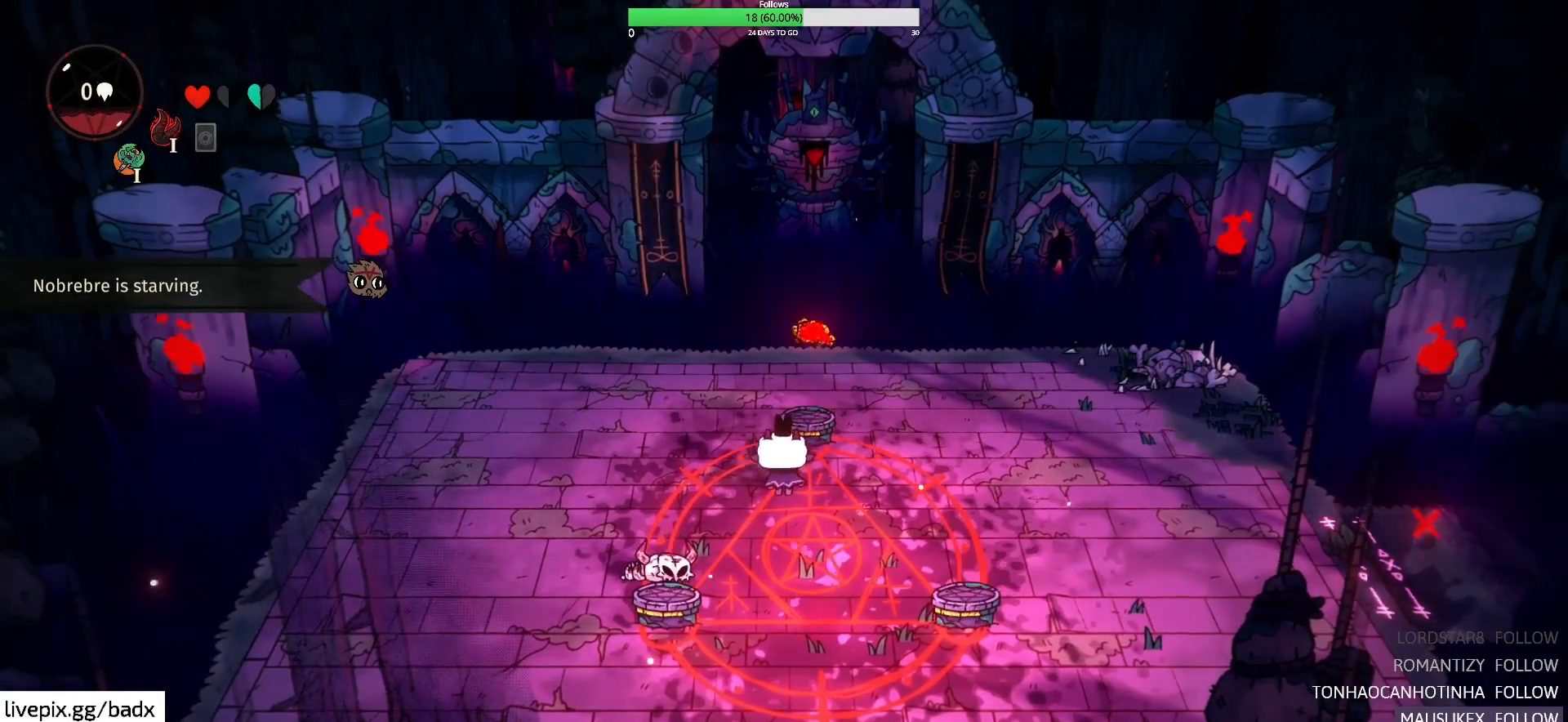
{"keys": [], "mouse": [], "events": []}
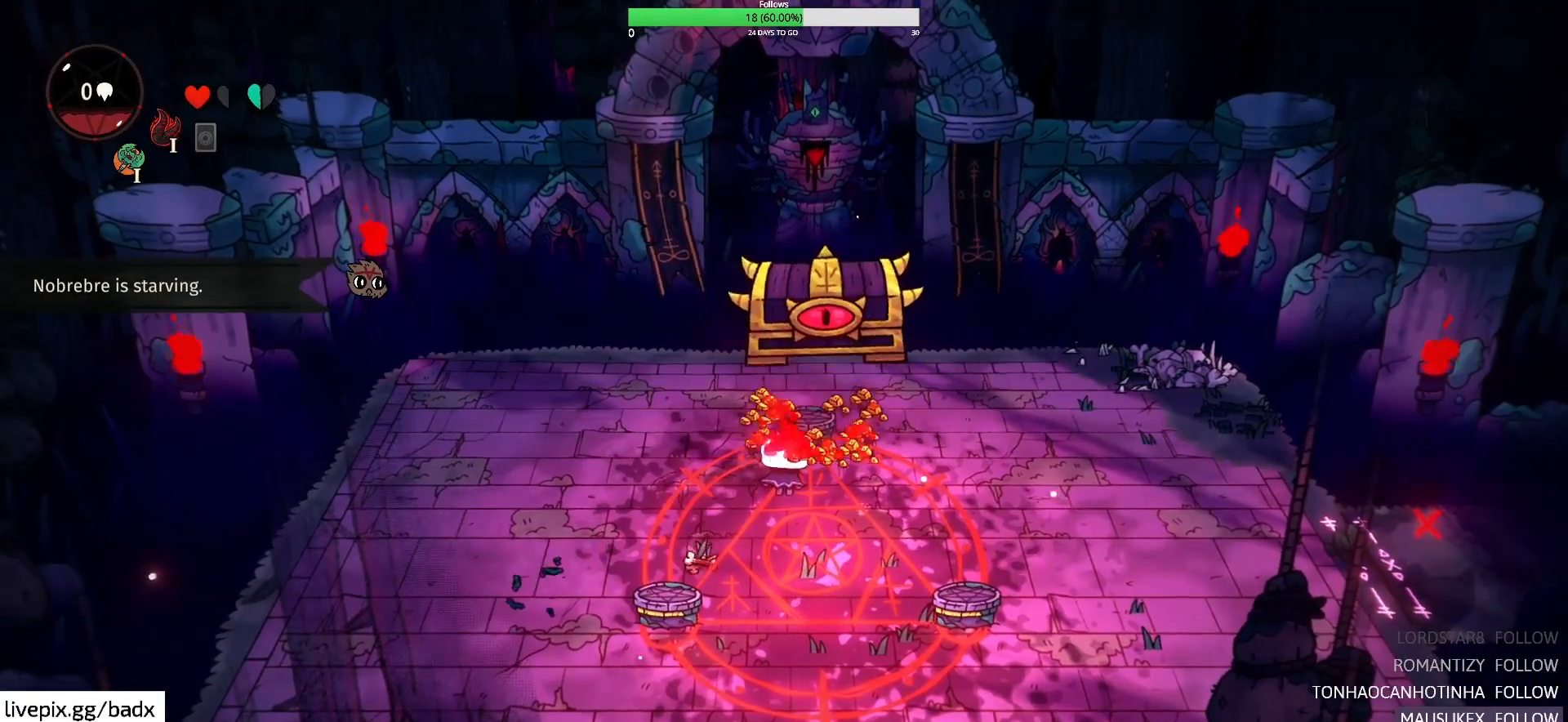
{"keys": ["s"], "mouse": [], "events": [[483, "s", "down"]]}
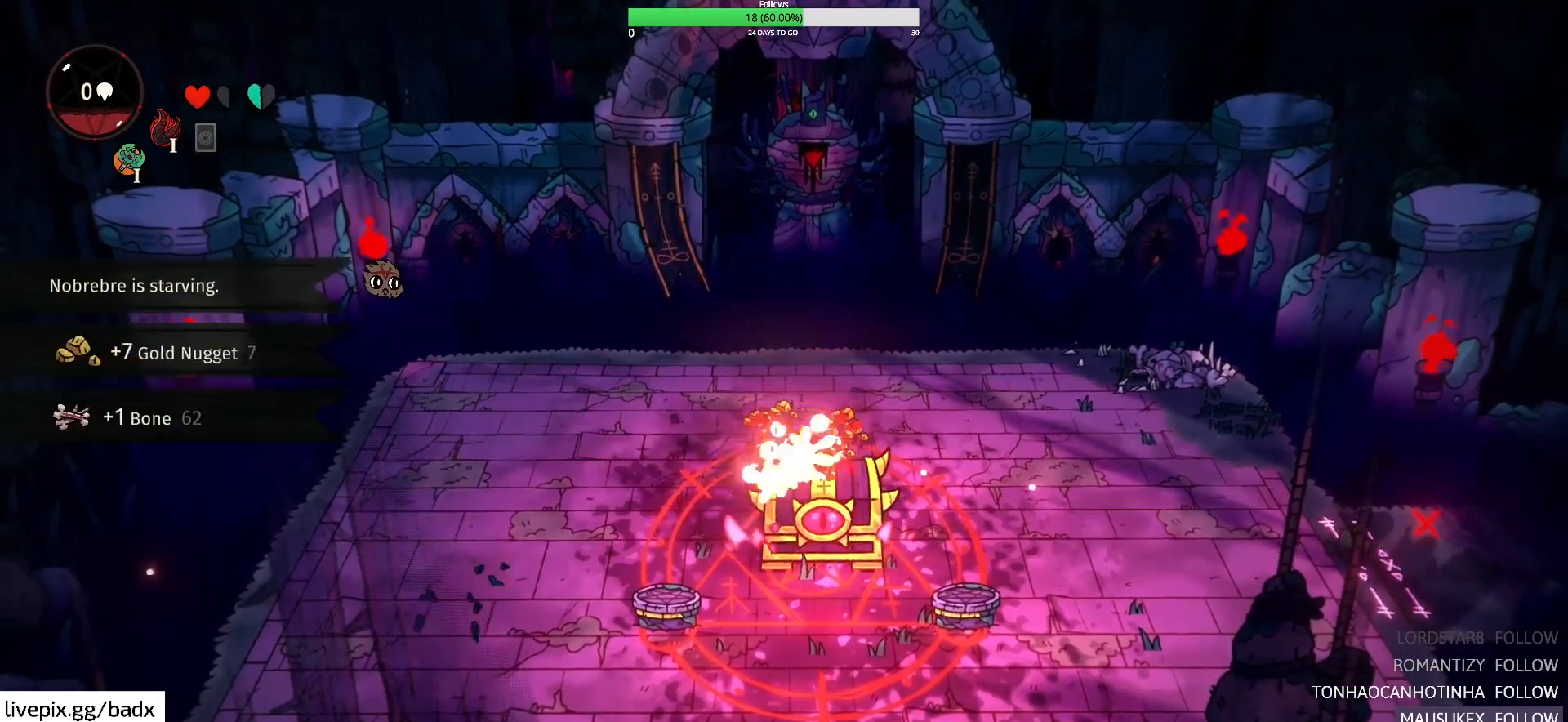
{"keys": ["s"], "mouse": [], "events": []}
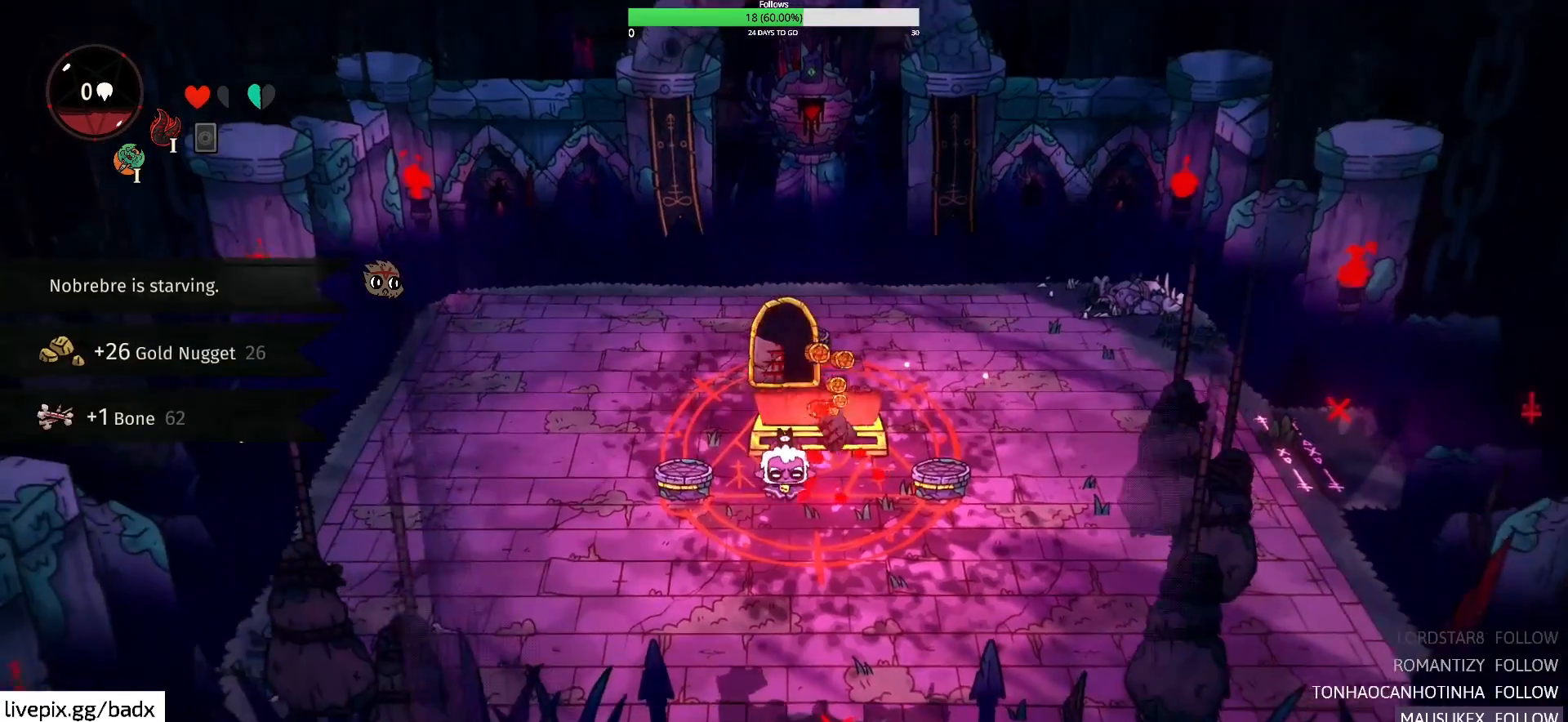
{"keys": ["a", "w"], "mouse": [], "events": [[83, "d", "down"], [83, "s", "up"], [233, "d", "up"], [333, "a", "down"], [333, "w", "down"]]}
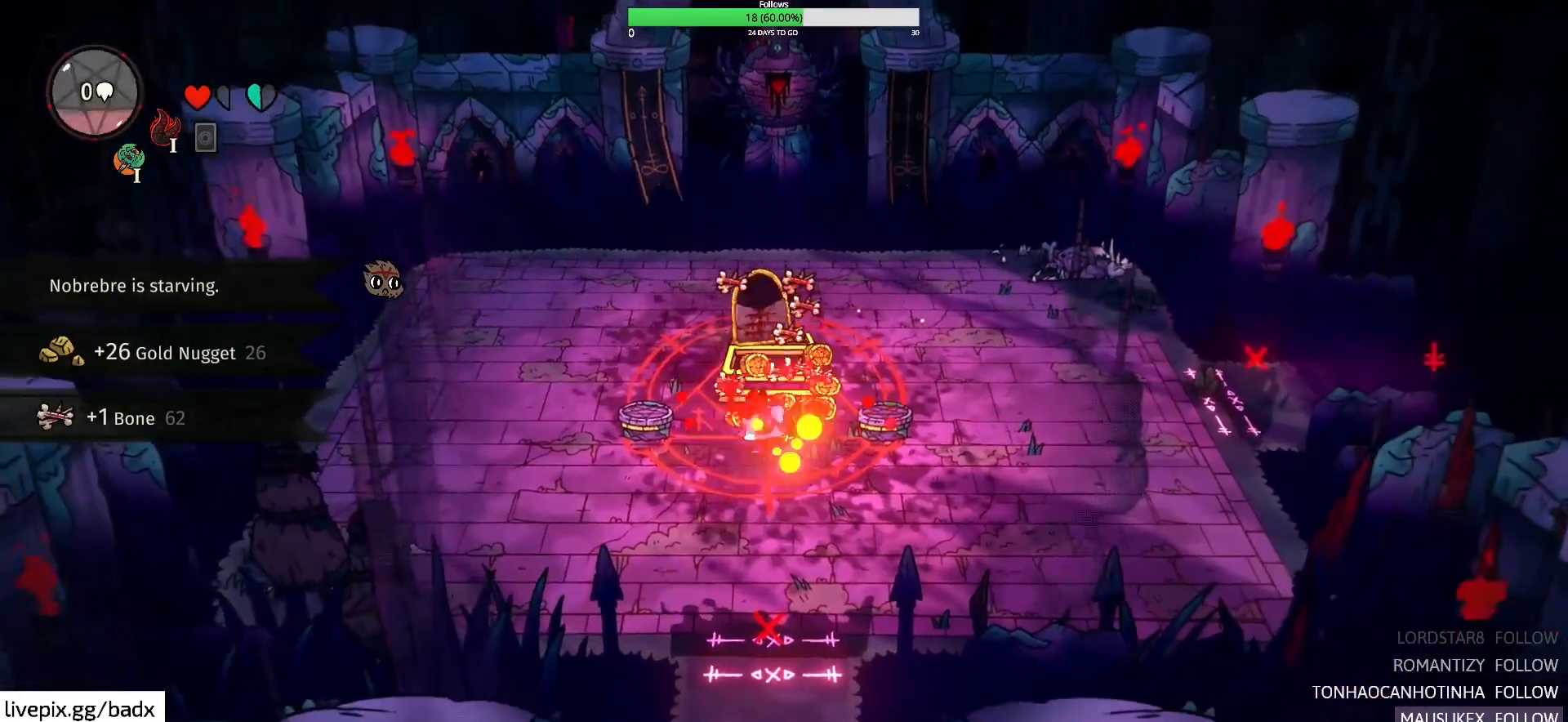
{"keys": ["d"], "mouse": [], "events": [[17, "a", "up"], [17, "d", "down"], [67, "w", "up"], [200, "a", "down"], [200, "d", "up"], [383, "a", "up"], [383, "d", "down"]]}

• _Work to be completed_
In the records above, how many lines include "down"? Reply only with the number.

• _Answer section_
3